[Data entries]

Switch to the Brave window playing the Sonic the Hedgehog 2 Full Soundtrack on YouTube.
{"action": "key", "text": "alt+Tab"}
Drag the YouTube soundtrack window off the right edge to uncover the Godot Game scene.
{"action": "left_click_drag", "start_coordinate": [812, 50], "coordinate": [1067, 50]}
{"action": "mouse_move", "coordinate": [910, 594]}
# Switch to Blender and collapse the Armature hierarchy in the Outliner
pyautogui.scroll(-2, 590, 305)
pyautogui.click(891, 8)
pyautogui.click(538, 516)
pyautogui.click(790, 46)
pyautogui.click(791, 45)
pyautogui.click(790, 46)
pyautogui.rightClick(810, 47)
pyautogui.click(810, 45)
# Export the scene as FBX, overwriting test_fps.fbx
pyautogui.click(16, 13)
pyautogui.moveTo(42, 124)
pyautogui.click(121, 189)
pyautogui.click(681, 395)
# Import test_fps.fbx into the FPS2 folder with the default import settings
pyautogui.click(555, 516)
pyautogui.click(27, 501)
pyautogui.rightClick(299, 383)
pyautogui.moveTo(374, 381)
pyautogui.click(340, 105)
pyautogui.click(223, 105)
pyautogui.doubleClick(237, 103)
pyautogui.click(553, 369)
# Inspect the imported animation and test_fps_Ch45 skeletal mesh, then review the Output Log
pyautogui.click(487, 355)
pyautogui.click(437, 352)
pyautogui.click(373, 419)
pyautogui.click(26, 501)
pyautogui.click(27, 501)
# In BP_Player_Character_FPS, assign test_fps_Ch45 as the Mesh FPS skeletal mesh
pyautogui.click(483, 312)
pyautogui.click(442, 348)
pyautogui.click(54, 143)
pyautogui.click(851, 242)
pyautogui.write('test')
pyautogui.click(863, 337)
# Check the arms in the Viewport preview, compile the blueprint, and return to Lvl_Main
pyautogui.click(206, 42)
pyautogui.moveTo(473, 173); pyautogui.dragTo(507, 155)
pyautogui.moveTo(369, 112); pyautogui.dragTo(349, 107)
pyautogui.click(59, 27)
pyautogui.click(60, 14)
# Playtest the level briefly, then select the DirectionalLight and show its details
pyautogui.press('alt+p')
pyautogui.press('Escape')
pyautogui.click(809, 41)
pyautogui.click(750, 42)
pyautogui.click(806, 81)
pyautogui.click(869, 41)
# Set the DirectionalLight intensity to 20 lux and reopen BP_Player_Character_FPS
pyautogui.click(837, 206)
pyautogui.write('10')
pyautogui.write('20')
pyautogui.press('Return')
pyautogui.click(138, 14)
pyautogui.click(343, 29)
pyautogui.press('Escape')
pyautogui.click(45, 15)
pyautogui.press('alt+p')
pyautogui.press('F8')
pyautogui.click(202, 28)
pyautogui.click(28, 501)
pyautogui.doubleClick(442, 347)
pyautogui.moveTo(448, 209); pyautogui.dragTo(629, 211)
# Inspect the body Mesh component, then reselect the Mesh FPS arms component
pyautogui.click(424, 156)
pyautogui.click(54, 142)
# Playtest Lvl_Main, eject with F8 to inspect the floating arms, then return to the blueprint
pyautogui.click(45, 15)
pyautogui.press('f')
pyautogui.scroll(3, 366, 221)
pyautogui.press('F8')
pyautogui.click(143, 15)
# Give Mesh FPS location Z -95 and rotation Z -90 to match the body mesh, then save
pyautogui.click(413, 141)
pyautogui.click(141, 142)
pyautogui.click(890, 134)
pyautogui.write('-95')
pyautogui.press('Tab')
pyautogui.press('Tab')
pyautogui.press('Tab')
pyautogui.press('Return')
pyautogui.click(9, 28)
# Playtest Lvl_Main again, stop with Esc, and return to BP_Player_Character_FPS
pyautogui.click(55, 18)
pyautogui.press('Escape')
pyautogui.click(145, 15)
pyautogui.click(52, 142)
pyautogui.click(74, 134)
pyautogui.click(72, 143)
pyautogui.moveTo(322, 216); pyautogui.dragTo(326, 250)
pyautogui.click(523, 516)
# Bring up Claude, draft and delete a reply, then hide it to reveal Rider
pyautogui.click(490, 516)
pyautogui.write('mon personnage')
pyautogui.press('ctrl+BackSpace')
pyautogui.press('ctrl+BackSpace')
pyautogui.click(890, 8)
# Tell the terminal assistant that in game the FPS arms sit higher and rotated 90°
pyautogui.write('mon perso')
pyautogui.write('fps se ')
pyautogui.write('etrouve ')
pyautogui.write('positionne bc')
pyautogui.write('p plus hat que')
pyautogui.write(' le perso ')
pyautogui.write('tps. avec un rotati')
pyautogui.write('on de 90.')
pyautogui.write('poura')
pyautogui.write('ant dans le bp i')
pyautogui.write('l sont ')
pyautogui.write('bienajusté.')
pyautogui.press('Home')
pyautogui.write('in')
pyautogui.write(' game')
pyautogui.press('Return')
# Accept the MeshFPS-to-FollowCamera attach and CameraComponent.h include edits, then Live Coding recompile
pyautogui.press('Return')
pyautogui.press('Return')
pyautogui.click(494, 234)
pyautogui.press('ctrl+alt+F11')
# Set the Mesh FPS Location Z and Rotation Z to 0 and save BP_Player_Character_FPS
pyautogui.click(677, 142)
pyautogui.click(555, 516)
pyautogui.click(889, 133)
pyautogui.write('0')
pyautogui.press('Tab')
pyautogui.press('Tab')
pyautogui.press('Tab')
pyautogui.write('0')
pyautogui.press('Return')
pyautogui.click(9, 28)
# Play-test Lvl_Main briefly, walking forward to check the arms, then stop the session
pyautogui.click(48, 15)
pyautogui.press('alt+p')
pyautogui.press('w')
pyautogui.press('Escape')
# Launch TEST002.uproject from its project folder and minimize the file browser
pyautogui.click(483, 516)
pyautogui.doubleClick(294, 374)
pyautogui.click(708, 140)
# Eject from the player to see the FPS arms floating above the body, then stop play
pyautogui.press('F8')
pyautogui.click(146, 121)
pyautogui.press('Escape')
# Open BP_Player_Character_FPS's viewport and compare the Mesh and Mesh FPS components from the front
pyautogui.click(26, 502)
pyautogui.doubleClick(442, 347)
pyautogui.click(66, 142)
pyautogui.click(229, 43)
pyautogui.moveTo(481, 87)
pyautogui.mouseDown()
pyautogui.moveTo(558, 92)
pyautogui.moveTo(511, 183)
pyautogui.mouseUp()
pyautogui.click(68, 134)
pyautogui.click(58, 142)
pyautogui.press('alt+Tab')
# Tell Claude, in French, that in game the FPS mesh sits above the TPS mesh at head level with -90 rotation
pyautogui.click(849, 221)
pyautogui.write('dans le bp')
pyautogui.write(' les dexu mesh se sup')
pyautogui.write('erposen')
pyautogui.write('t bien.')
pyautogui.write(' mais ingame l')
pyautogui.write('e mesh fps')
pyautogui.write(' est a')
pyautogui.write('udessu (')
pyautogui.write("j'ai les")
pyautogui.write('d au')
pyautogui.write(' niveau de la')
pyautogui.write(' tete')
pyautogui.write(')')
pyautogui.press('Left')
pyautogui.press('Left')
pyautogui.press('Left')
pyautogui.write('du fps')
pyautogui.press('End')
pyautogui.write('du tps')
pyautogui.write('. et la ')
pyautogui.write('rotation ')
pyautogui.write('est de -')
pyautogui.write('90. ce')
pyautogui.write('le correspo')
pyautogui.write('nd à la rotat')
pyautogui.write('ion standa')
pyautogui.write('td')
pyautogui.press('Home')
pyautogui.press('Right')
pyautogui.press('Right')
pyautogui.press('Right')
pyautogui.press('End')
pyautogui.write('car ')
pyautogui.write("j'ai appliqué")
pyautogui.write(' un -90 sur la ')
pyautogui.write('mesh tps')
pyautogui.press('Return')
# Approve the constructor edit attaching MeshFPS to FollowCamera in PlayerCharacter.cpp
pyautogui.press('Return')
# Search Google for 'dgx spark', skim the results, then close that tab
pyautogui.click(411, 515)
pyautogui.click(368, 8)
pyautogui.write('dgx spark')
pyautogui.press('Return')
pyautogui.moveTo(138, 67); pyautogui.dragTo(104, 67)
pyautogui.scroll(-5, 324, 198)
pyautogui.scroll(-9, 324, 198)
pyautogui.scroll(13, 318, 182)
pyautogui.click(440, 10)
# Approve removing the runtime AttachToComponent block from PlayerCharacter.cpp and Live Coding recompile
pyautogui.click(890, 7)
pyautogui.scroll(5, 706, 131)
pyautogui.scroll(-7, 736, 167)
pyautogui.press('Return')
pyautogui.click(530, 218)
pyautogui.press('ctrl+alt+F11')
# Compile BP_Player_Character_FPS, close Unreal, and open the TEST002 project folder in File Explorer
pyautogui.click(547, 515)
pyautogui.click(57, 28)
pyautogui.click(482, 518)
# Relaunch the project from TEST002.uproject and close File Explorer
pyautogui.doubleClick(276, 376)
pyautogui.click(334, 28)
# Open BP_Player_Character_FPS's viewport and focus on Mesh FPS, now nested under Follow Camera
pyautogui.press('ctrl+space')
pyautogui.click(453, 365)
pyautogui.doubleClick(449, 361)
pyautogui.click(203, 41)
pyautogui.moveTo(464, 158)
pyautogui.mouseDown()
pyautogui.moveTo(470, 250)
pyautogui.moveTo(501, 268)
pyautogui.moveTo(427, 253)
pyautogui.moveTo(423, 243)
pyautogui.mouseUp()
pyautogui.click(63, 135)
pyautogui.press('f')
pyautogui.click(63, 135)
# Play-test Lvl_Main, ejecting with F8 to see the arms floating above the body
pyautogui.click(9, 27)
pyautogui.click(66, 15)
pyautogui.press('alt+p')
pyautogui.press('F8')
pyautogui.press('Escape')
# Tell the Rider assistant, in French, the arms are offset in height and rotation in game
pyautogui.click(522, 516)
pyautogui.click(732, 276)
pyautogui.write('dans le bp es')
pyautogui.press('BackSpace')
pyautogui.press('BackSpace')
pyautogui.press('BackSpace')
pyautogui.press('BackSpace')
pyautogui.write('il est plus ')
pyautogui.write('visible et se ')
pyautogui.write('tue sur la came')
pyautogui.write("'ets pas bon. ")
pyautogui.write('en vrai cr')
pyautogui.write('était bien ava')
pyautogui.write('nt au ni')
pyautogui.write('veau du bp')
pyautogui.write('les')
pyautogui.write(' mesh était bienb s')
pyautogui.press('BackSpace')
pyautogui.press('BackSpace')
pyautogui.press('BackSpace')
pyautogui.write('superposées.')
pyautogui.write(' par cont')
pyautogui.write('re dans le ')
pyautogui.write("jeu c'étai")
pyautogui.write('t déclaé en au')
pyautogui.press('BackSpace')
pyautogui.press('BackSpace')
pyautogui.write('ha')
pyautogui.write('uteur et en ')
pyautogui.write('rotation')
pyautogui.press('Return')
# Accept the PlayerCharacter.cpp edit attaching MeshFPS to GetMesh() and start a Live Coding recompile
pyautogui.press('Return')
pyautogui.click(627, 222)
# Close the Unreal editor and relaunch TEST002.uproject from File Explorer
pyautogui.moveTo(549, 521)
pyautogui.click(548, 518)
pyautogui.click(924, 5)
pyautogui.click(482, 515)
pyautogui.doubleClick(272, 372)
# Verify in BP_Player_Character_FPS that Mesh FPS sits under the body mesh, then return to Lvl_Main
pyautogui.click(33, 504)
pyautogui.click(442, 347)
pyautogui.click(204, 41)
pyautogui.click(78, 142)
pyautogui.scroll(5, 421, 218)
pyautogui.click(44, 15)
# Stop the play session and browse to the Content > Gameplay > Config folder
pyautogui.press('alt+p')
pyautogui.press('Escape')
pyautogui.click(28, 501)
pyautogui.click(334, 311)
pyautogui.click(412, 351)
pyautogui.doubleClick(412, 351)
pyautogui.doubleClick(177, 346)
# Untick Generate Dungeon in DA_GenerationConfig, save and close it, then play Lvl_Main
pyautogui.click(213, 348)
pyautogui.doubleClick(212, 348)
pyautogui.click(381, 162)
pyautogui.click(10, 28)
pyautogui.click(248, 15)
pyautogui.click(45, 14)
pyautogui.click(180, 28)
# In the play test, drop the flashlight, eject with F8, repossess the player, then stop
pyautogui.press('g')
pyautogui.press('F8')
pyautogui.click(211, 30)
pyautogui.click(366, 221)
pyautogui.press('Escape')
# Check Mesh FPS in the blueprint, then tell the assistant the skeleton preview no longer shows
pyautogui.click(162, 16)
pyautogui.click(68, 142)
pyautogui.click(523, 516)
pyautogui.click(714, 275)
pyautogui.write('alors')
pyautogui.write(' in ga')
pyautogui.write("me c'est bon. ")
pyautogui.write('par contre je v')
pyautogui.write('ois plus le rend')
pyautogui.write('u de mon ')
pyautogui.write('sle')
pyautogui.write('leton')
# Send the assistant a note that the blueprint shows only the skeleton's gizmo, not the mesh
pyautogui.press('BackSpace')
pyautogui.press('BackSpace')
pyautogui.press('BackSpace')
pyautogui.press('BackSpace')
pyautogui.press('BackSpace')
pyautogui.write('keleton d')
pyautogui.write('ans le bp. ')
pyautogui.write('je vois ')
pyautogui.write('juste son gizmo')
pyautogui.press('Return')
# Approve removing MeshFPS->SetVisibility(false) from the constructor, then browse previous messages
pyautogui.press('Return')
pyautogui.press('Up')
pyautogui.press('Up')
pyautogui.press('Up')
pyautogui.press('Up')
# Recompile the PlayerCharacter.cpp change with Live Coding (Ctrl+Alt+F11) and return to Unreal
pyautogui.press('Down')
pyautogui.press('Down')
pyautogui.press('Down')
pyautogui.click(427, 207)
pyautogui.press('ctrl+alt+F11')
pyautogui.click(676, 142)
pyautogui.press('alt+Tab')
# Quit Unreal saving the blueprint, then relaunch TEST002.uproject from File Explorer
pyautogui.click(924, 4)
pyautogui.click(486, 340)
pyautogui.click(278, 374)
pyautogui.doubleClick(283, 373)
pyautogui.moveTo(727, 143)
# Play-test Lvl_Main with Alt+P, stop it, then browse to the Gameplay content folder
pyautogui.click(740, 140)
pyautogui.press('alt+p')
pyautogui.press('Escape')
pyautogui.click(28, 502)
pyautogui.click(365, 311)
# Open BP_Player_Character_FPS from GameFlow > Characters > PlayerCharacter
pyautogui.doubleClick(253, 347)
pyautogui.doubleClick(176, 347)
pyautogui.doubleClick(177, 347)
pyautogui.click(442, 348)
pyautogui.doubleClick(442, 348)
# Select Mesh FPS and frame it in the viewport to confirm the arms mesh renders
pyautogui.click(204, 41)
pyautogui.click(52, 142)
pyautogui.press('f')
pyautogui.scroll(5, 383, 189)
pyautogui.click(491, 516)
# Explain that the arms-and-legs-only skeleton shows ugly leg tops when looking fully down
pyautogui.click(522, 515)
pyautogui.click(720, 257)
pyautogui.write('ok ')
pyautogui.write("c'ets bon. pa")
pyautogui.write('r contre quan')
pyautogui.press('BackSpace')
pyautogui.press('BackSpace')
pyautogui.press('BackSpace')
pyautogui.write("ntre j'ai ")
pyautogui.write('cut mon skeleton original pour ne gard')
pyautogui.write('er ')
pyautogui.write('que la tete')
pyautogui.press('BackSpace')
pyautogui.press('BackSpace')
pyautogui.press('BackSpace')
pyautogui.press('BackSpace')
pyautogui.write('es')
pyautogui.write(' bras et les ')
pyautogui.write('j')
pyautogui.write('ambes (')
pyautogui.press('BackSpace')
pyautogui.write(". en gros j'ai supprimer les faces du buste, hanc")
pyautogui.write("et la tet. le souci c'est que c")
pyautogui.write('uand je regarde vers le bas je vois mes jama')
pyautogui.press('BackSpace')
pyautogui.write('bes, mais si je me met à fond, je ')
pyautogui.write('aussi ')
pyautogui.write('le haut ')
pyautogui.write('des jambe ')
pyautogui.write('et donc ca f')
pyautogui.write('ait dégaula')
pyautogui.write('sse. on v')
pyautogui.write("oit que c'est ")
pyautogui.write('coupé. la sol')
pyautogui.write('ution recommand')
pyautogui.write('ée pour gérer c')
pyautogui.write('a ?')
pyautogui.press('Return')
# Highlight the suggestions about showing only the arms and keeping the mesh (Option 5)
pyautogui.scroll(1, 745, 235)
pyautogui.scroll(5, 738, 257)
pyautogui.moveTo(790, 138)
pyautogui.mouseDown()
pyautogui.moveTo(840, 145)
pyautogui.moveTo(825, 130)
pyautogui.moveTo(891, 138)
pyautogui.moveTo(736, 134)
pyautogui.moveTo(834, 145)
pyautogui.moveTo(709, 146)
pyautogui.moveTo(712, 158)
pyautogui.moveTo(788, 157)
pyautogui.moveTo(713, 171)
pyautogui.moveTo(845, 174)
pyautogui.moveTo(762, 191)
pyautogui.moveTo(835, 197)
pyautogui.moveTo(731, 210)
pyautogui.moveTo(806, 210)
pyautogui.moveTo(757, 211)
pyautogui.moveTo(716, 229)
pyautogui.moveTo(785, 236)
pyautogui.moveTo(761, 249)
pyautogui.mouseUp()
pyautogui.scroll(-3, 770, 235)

_WORK INSTRUCTION_
Copy every line of the data that holds the string "session".

_ANSWER_
# Play-test Lvl_Main briefly, walking forward to check the arms, then stop the session
# Stop the play session and browse to the Content > Gameplay > Config folder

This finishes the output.